Eudora Welty, Charles Dickens, and Sue Grafton are not weird; they are normal fiction writers, says Multiple Identity Literary Theory
Interviewer: Do you mean you sound out a story when you write it?
Eudora Welty: I just hear it when I’m writing it. It comes to me that way. In everything I read. I hear the voice of I know not Who. Not my voice. I hear everything being read to me as I read it off the page (1, p. 269).
Eudora Welty: I write for the sake of the story. The story is everything. I am just the instrument (1, p. 346).
Interviewer: Please talk about how you feel or the state you’re in when you’re hard at work on a story or a novel.
Eudora Welty: I think you’re unconscious of the state you’re in, because you’re not thinking about yourself…The work teaches you about the work ahead…What your mind does is so peculiar…It was on automatic drive…
Interviewer: It was as if, at some level in you, the whole thing was there, and pieces were just floating up…
Eudora Welty: It was really weird. The mind is very strange (2, pp. 173-175).

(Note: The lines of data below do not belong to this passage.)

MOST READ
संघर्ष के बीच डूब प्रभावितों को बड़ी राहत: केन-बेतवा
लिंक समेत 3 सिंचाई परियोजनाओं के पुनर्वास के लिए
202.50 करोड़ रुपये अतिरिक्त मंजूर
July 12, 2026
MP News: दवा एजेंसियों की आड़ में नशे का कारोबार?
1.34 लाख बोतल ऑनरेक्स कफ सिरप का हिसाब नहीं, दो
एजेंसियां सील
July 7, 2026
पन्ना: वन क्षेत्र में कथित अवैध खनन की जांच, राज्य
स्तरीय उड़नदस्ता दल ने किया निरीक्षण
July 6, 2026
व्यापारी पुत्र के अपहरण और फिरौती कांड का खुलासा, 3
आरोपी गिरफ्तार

Eudora Welty says that she hears a voice of someone—she doesn’t know who is speaking—but she’s sure it’s not her own voice. She, herself, is the tool or instrument of the story that is provided to her. Her own mind, controlled by the voice and story, is on automatic. It’s as if the story was already there and floats up to her consciousness.
Welty says that the creative writing process is “weird” and “the mind is very strange.” But readers of this blog know that Welty is not weird or strange, because we have heard other great fiction writers say similar things. To cite two examples: Charles Dickens confided that he, himself, did not “invent” his characters and stories. And Sue Grafton says that she has several personalities, that her novels seem to exist before she writes them, and that she just “discovers” them.
Multiple Identity Literary Theory says that these writers are not weird, strange, or crazy. They have a normal, literary version of multiple personality, and make professional use of it.
1. Peggy Whitman Prenshaw (ed). Conversations with Eudora Welty. Jackson, University Press of Mississippi, 1984.
2. Peggy Whitman Prenshaw (ed). More Conversations with Eudora Welty. Jackson, University Press of Mississippi, 1996.